There is one further point which must not be overlooked. We know, thanks to Holtfreter (1933), that the non-evocating parts of the amphibian gastrula become evocating when killed. We have as yet very little information as to what is involved in this activation of the evocator (but see Waddington, Needham and Brachet, 1935) ; it may depend on the liberation of the evocator from some inactive compound or on some alteration of the properties of the cell surface or on other reactions. But it must be pointed out that if some material could be found which, when implanted under the gastrula ectoderm, caused the activation of the evocator contained in that ectoderm, this material might be indistinguishable from the actual evocator itself. It is quite possible therefore that some of the animal tissues, such as the Hydra tissue dealt with here, or the acids employed by Fischer, Wehmeier and their collaborators, or the substances tested by Waddington, Needham and their collaborators, do not act by virtue of their own contained evocator but by reason of their capacity to activate the evocator contained in the ectoderm with which they are in contact. The investigation of this possibility must be the subject of future research.
SUMMARY
Tissue from Hydra viridis, boiled in water for –1 min. and then implanted into the blastocoele of young newt gastrulae, evocates the formation of neural tissue, in the best cases of definite neural tubes.
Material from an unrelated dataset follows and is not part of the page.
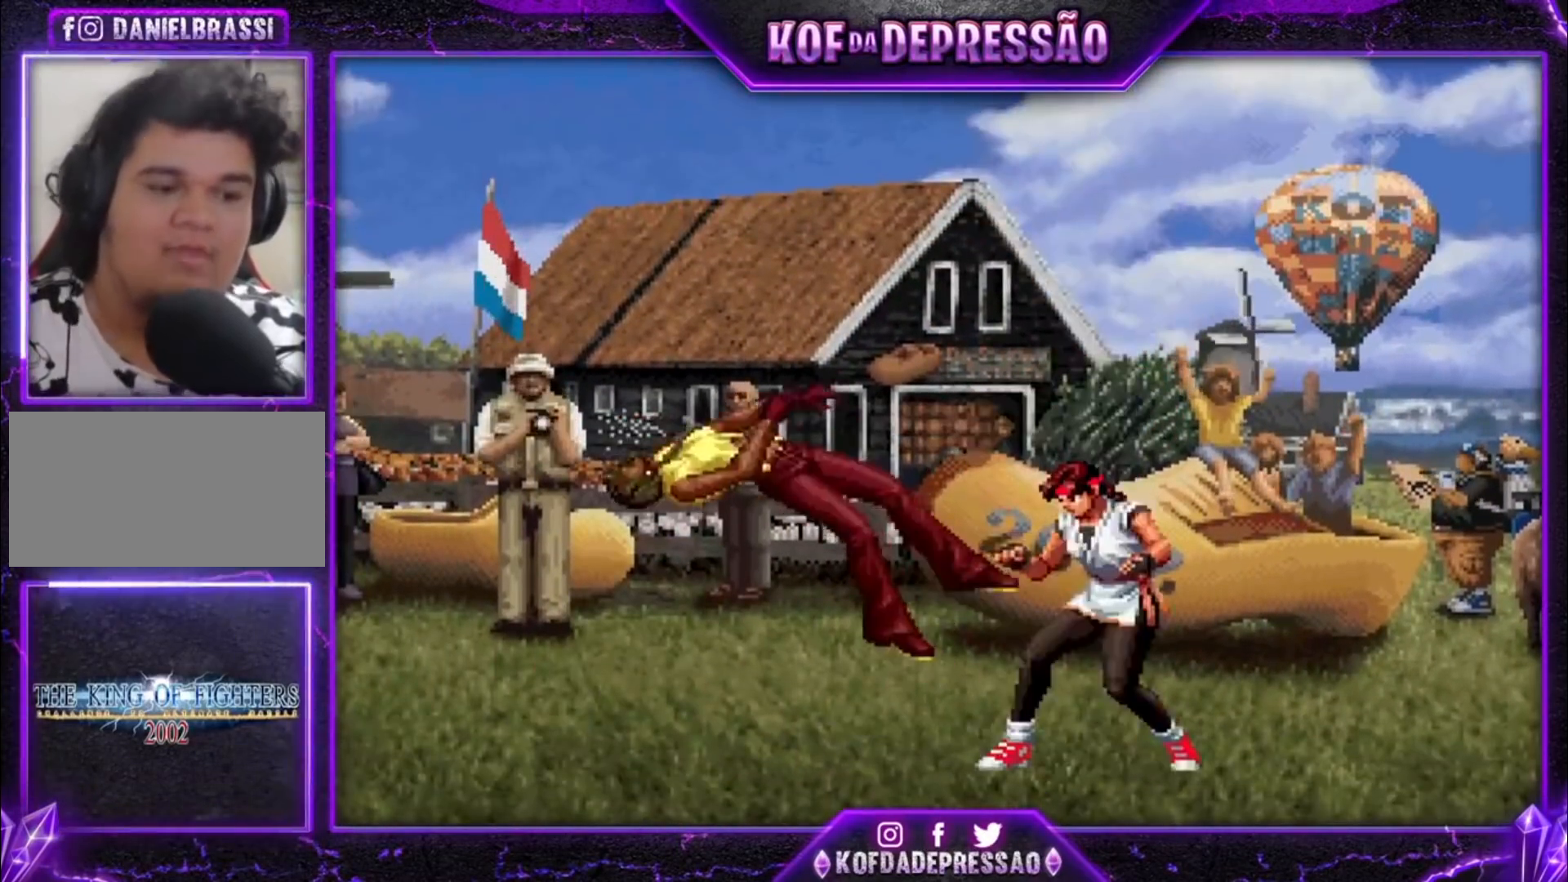
{"dt_ms": 500, "buttons": [], "left_stick": "center", "events": [[33, "SQUARE", "down"], [67, "CROSS", "down"], [67, "SQUARE", "up"], [67, "TRIANGLE", "up"], [133, "CROSS", "up"], [133, "TRIANGLE", "down"], [167, "SQUARE", "down"], [200, "TRIANGLE", "up"], [233, "CROSS", "down"], [233, "SQUARE", "up"], [300, "CROSS", "up"], [333, "SQUARE", "down"], [333, "TRIANGLE", "down"], [367, "SQUARE", "up"], [367, "TRIANGLE", "up"]]}
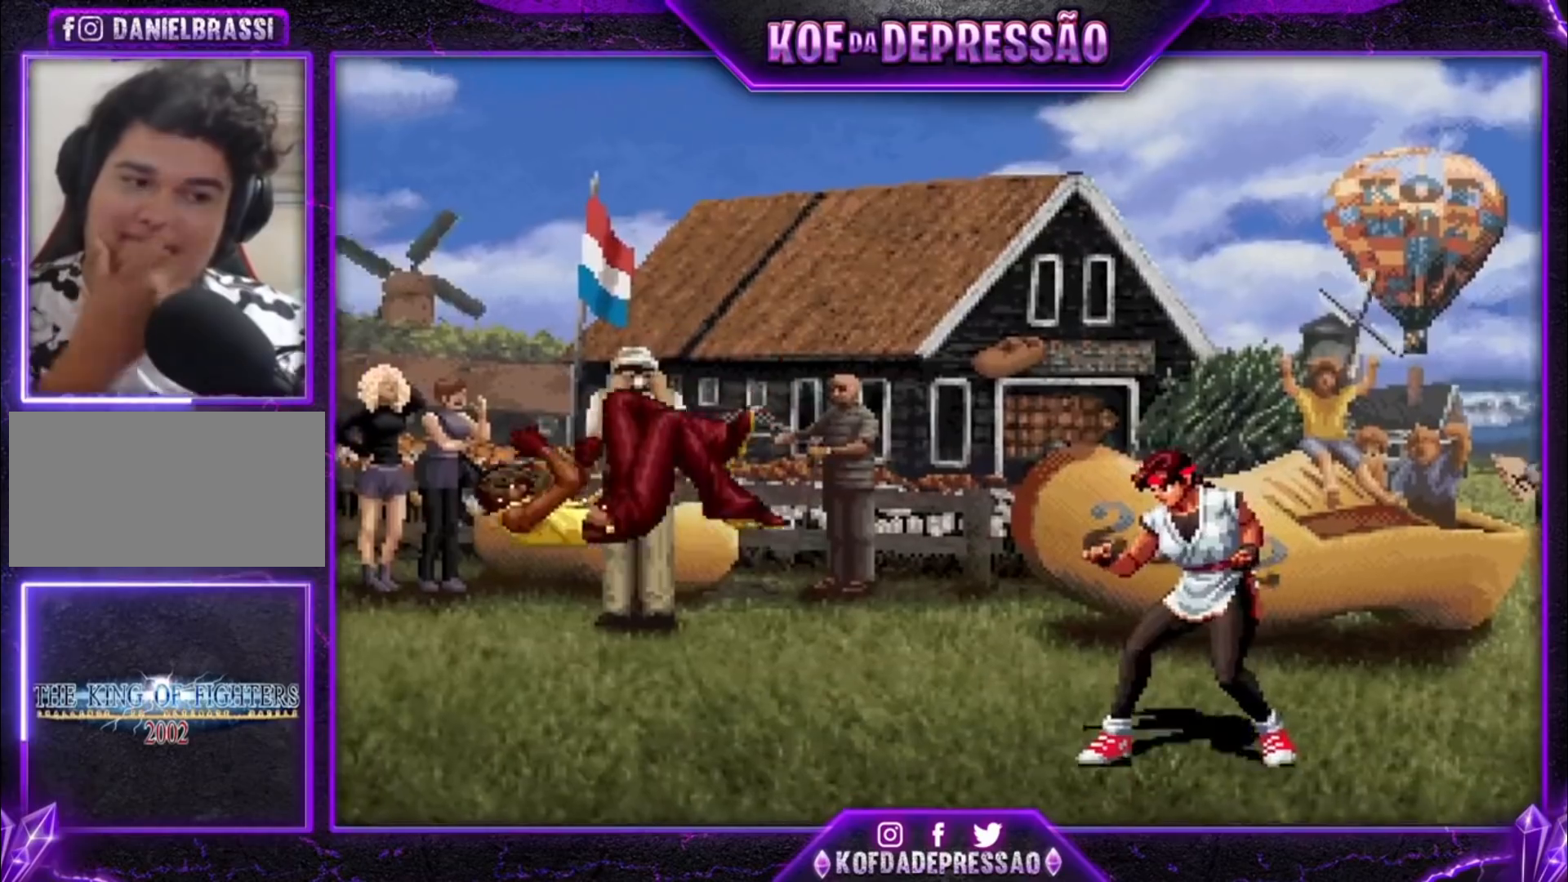
{"dt_ms": 500, "buttons": [], "left_stick": "center", "events": [[433, "SQUARE", "down"], [433, "TRIANGLE", "down"], [467, "SQUARE", "up"], [467, "TRIANGLE", "up"]]}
Since Hydra possesses no nerve cord, the evocator which it contains cannot perform, during development, any function similar to that of the evocator in the amphibian egg.
It is pointed out that it would probably be impossible to distinguish between a substance which actually contained the evocator and one which could unmask the evocator which is known to be contained in the amphibian gastrula ectoderm. The substances and tissues which have hitherto been taken to be themselves evocating (including Hydra tissue) may therefore be agents which unmask the evocator already present.